Activity: Copy out again, unchanged, the listing below from the line that has "Please answer this. Sort" through the line that has "The two sides".

Data under study:
──────
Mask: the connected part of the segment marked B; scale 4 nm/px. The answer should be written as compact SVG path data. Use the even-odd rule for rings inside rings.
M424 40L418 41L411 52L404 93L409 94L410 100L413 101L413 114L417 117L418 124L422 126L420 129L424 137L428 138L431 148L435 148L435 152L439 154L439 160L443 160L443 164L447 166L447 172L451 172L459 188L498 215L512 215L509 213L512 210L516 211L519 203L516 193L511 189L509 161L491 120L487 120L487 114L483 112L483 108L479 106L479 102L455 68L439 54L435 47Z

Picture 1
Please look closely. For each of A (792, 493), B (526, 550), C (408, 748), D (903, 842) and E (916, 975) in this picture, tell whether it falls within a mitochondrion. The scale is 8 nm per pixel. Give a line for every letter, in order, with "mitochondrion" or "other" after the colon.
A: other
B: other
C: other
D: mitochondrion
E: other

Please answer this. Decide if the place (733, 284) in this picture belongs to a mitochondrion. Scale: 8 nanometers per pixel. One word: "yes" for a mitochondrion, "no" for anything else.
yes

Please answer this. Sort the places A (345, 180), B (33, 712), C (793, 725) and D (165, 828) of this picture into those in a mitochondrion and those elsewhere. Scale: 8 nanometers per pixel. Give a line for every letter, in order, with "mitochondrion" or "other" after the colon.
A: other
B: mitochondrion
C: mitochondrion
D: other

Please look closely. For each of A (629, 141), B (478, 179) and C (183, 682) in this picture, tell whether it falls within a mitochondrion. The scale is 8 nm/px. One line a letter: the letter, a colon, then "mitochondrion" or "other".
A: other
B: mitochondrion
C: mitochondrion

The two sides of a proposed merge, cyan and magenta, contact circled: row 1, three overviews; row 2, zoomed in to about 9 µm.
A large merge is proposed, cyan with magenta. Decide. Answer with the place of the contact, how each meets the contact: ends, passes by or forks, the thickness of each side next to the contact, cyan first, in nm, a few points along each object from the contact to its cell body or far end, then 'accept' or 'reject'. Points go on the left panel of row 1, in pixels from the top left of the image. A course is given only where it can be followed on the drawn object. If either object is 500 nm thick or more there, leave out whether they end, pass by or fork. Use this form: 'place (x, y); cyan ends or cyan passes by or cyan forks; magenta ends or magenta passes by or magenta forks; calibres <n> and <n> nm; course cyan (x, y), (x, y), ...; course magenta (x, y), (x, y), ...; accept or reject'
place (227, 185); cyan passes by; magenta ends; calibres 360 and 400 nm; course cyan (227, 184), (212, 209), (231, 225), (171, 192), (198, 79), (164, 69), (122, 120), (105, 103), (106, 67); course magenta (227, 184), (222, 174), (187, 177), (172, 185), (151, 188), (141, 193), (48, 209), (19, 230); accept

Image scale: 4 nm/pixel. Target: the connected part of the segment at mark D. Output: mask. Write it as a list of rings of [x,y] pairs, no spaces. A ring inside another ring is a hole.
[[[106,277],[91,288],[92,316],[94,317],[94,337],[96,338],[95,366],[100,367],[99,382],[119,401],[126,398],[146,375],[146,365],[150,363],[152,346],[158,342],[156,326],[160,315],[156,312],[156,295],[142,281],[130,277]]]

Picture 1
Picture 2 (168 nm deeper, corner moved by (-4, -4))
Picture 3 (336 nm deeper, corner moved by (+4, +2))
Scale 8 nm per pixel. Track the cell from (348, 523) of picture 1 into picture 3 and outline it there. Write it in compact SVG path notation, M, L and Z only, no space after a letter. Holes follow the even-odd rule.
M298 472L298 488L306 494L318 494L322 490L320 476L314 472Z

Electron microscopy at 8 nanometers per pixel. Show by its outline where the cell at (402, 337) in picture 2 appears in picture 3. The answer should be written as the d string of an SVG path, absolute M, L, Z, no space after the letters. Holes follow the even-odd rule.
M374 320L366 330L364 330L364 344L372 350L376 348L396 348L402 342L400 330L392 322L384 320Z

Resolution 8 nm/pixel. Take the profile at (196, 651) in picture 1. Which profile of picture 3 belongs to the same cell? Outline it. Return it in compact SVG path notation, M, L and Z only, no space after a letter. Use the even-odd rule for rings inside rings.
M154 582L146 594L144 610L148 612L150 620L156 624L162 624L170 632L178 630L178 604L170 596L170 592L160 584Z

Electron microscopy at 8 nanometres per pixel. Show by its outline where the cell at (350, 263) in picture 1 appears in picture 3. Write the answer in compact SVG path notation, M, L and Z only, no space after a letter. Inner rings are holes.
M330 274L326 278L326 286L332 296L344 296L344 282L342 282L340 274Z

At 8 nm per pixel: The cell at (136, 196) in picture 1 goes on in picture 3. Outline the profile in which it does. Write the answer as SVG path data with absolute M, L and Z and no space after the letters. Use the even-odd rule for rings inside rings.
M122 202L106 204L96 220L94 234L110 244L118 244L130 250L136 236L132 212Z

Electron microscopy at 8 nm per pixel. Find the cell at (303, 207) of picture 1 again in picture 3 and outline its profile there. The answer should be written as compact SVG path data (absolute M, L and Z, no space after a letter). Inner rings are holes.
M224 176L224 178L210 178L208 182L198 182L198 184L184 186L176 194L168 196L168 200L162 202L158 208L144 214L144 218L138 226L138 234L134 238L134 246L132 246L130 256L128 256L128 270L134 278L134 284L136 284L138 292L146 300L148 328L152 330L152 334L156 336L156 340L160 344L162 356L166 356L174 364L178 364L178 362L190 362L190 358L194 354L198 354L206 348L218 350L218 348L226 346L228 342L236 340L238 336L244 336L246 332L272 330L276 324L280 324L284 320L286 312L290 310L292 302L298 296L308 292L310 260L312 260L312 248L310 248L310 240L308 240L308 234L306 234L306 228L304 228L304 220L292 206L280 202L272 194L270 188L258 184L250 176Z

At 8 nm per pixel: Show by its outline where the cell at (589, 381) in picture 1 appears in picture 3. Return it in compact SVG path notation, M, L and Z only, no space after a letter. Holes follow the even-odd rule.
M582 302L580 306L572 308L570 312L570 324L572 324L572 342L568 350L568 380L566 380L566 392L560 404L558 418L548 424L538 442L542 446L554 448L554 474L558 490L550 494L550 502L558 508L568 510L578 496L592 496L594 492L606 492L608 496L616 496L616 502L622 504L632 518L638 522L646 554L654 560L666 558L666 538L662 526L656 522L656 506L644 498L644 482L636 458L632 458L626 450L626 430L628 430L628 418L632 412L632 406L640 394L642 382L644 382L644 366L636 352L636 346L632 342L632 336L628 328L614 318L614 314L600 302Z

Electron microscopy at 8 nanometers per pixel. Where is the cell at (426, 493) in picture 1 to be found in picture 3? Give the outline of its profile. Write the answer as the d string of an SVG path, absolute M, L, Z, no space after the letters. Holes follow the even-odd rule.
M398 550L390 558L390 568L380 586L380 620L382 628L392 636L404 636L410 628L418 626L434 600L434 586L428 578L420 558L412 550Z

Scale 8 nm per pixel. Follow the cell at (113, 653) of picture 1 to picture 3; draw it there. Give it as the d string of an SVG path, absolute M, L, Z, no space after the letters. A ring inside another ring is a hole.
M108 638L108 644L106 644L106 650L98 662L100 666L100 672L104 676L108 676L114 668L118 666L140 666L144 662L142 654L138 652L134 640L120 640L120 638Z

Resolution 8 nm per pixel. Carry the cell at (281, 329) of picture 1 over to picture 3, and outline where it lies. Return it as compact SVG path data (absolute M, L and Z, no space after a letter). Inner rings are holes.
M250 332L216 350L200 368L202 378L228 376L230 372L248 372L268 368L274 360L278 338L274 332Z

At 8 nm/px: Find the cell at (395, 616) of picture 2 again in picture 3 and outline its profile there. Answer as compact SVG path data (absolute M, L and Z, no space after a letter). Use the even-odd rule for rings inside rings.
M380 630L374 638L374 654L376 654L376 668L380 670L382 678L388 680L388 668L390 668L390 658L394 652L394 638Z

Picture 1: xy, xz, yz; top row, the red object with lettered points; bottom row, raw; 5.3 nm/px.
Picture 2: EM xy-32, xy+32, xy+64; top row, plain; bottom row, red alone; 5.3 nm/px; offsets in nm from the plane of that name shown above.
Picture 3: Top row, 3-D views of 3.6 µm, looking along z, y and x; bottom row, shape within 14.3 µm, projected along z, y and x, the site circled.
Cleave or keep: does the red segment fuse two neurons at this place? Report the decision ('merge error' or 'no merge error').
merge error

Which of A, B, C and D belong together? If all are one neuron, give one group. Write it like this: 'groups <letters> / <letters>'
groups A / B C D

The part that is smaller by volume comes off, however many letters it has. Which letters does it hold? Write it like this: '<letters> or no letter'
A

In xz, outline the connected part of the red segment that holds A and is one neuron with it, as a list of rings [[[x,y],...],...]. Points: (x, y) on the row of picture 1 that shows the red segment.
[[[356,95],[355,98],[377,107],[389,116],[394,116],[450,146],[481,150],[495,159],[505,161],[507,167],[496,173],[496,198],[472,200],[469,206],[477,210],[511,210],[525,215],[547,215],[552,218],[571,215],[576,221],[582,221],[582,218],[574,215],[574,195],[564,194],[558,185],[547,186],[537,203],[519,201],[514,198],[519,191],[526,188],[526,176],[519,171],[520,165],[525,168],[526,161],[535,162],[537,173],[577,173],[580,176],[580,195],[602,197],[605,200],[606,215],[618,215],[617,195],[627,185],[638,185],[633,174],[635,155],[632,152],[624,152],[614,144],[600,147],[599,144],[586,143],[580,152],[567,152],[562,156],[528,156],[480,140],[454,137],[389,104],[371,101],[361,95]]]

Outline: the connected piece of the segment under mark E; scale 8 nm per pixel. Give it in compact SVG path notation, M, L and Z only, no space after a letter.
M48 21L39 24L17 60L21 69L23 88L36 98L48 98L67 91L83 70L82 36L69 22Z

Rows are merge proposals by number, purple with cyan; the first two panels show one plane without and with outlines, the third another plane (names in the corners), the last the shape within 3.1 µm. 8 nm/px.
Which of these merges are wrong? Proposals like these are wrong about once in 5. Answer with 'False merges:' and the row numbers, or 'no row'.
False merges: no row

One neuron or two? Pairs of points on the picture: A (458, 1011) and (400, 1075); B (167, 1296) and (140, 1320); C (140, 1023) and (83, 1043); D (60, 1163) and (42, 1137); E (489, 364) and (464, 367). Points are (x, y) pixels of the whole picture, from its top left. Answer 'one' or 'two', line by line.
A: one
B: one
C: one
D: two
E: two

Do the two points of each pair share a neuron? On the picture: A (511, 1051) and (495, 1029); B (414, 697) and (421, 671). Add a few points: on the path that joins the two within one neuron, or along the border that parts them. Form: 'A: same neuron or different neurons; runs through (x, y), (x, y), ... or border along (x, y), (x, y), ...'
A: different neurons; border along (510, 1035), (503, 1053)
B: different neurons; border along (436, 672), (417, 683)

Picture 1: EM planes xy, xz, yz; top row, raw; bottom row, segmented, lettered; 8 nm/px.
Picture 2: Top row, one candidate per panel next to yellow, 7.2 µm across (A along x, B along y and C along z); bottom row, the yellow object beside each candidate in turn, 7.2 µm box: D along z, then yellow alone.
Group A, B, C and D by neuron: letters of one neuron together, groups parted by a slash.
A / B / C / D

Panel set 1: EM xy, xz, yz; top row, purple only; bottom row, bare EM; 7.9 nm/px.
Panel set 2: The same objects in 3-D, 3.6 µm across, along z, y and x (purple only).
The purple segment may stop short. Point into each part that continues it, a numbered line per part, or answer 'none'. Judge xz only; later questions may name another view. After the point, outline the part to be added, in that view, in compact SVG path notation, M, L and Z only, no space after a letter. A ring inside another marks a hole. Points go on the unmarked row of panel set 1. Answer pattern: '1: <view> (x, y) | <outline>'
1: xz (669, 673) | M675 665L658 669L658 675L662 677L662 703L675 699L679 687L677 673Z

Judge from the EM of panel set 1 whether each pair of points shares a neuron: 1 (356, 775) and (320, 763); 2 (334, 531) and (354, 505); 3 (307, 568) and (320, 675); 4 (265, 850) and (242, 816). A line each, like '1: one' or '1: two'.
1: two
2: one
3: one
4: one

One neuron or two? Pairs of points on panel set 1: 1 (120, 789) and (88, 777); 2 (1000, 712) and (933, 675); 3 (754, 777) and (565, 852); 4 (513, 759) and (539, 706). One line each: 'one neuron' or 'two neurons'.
──────
The answer:
Please answer this. Sort the places A (345, 180), B (33, 712), C (793, 725) and D (165, 828) of this picture into those in a mitochondrion and those elsewhere. Scale: 8 nanometers per pixel. Give a line for every letter, in order, with "mitochondrion" or "other" after the colon.
A: other
B: mitochondrion
C: mitochondrion
D: other

Please look closely. For each of A (629, 141), B (478, 179) and C (183, 682) in this picture, tell whether it falls within a mitochondrion. The scale is 8 nm/px. One line a letter: the letter, a colon, then "mitochondrion" or "other".
A: other
B: mitochondrion
C: mitochondrion

The two sides of a proposed merge, cyan and magenta, contact circled: row 1, three overviews; row 2, zoomed in to about 9 µm.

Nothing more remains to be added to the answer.